Kenya Ferry Services’ latest ferry MV Jambo ferry developed a mechanical problem on Monday evening throwing motorists into panic mode.
The ferry that was procured in 2017 to ease congestion in the channel was ferrying vehicles from the mainland to the Island when the incident happened.
Kenya Ferry Services managing director Bakari Gowa who confirmed the incident blamed the problem on high tides and strong current that were experienced on Monday afternoon.
“The engine was overheating because of high current and high tides forcing the coxswain to put off one engine and continue operating with only one engine,” said Gowa.
On Monday, the service had sent a warning saying the tides would be at their highest point at 4.58 am and 5.18 pm.
A tidal cycle lasts between 12 to 13 hours rising for 6-7 hours and falling for another 6 -7 hours and according to eyewitnesses, the incident happened at 3.00 pm.
The ferry that arrived in the country in 2017 has a capacity of 1500 passengers and 60 vehicles.

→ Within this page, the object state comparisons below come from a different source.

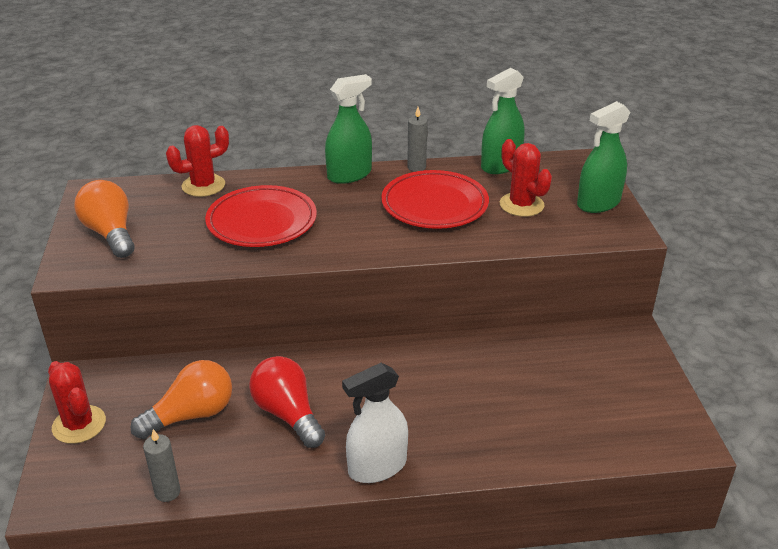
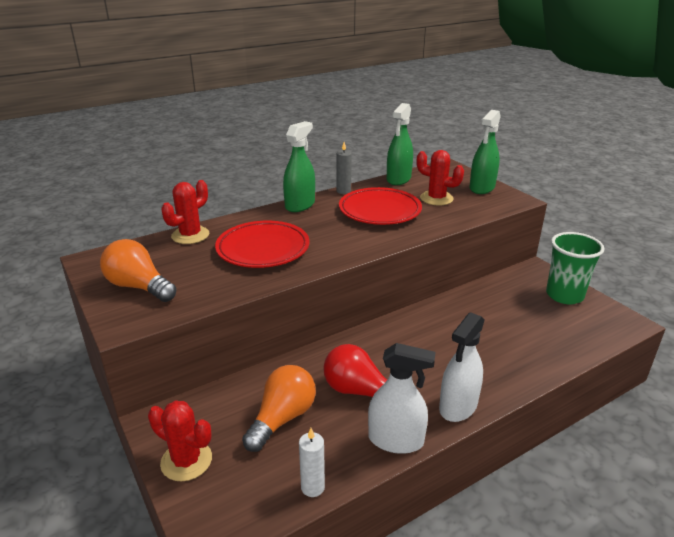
camera: 25 degrees left, 5 degrees down
grey candle [143,429,180,502] -> white candle [299,428,325,497]
none -> white spray bottle [368,343,436,454]
none -> green cup [546,232,605,304]

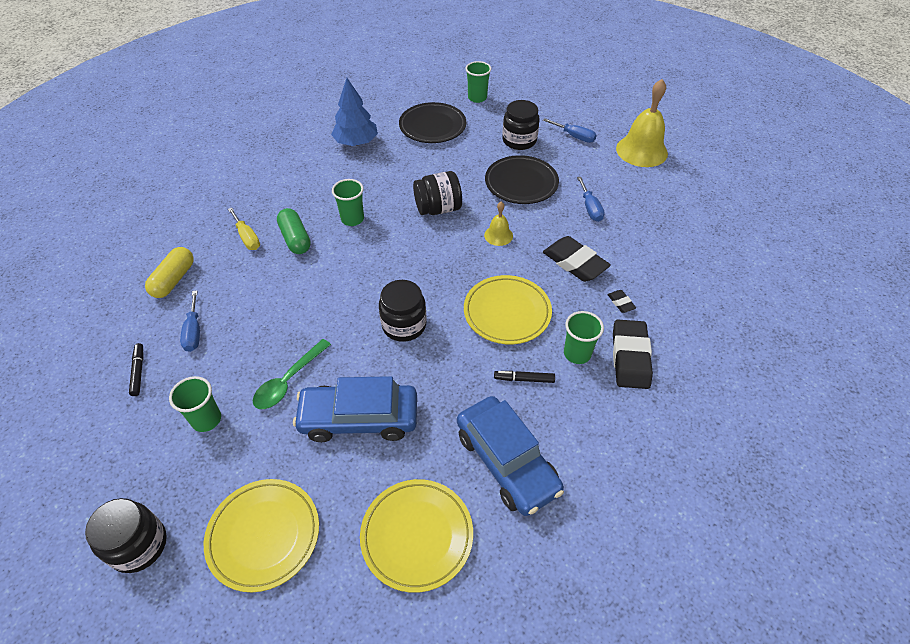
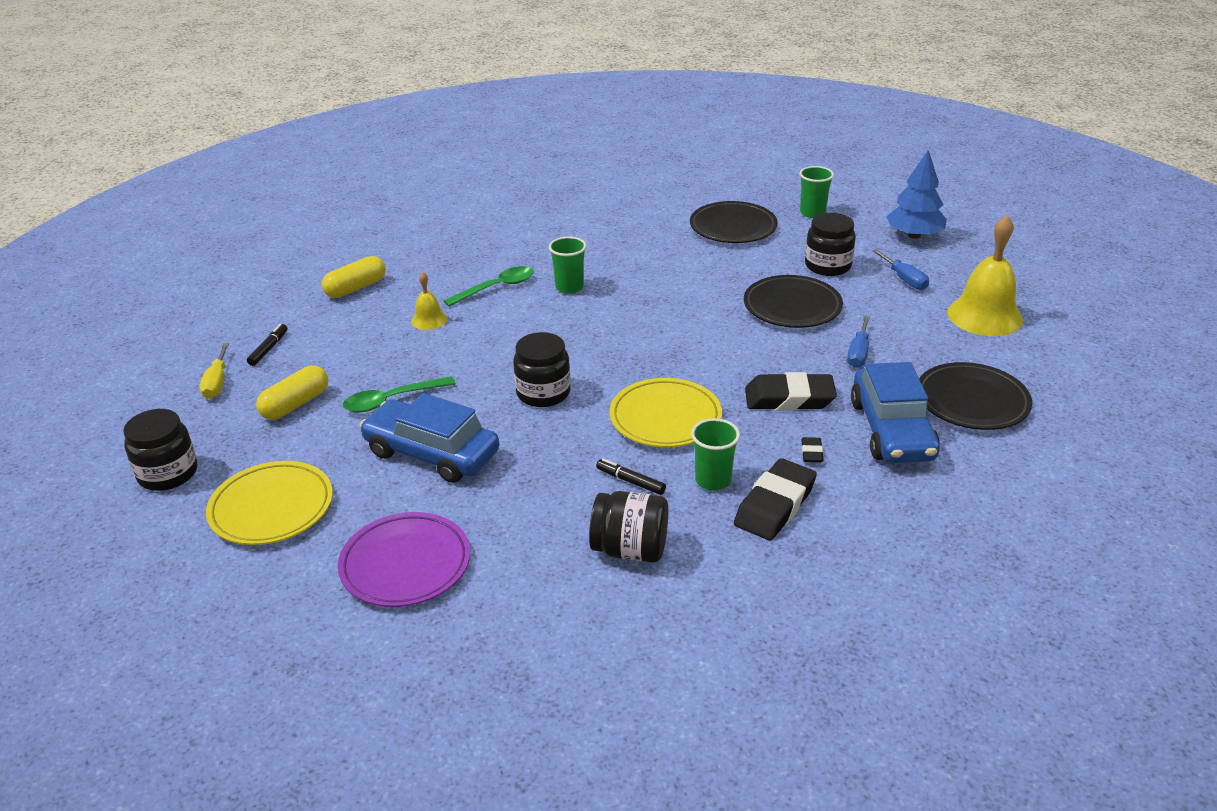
camera: 30 degrees right, 15 degrees down
green cup [169,376,221,432] -> yellow capsule [256,365,328,420]
blue screwdriver [180,290,200,352] -> none
yellow screwdriver [228,207,260,250] -> yellow screwdriver moved to [199,343,229,399]
green capsule [277,208,311,254] -> green spoon [444,266,534,307]
blue tree [331,78,378,146] -> blue tree moved to [886,150,947,239]
yellow plate [360,479,473,593] -> purple plate [338,512,470,607]
black jar [413,171,462,215] -> black jar moved to [589,491,668,563]
blue car [457,396,564,516] -> blue car moved to [851,362,940,463]
yellow bell [484,202,513,246] -> yellow bell moved to [411,272,447,330]
black eraser [543,236,611,282] -> black eraser turned 75 degrees counterclockwise [745,372,837,411]
none -> black plate [919,362,1032,430]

The ferry is considered the safest vessel in the channel unlike her peers MV Nyayo, MV Kilindini and MV Harambee that were de-registered by Lloyd’s register in 2007 over being unseaworthy.

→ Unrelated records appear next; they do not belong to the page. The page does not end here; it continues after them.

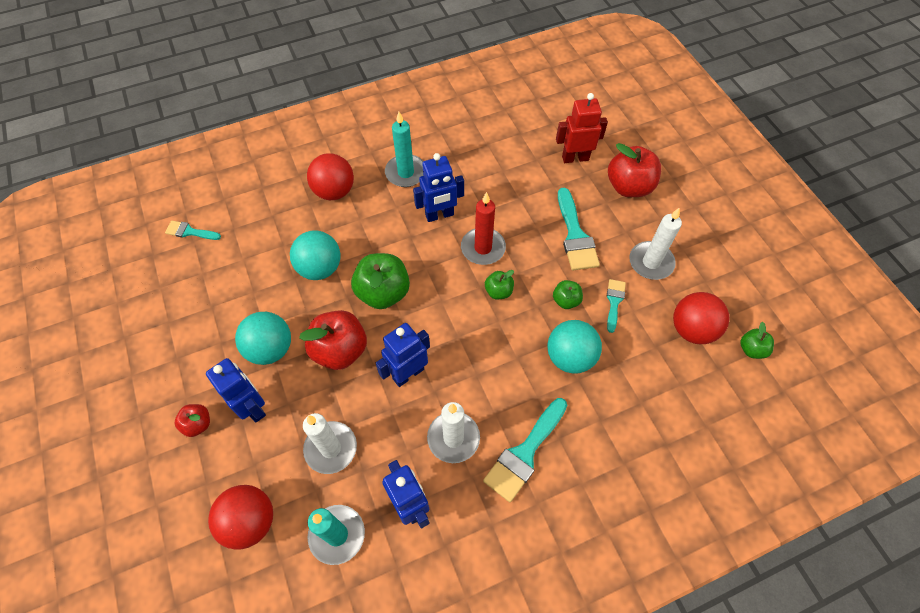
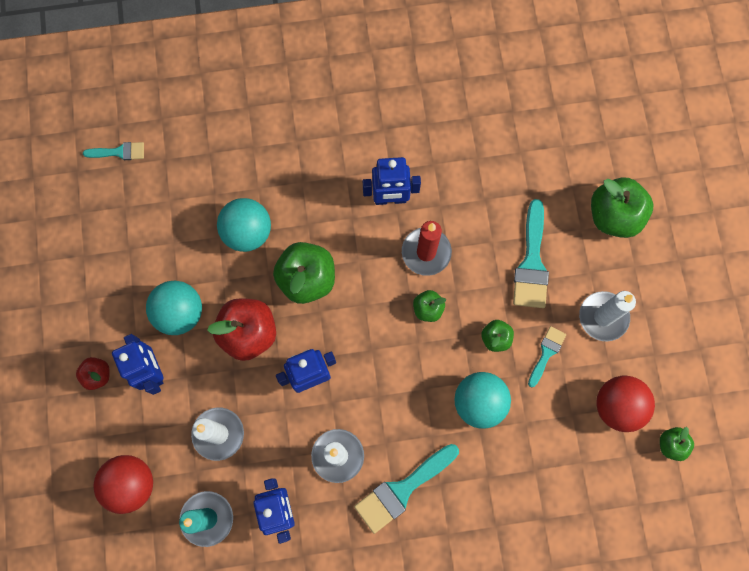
camera: 15 degrees right, 15 degrees up
turquoise brush [165,221,221,240] -> turquoise brush turned 150 degrees clockwise [83,142,144,160]
red ball [307,153,354,200] -> none
turquoise candle [385,112,424,187] -> none
red robot [556,93,608,163] -> none
red apple [608,143,661,197] -> green apple [591,177,653,238]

This is the second time the ferry is developing mechanical problems while in transit in less than 6 months.
Last October, The ferry stalled midway after its steering wheel developed mechanical problems.
“At around 2:30 pm Jambo ferry experienced a steering problem while loaded from the mainland, Kwale ferry towed her to island ramp where vehicles passengers alighted and later secured for repairs.” The service had said in a statement.
A new ferry dubbed MV safari was expected to arrive in the country this month.
Currently, only four ferries are operating in the channel after two ferries; MV Nyayo and MV Harambee were withdrawn for repair and servicing.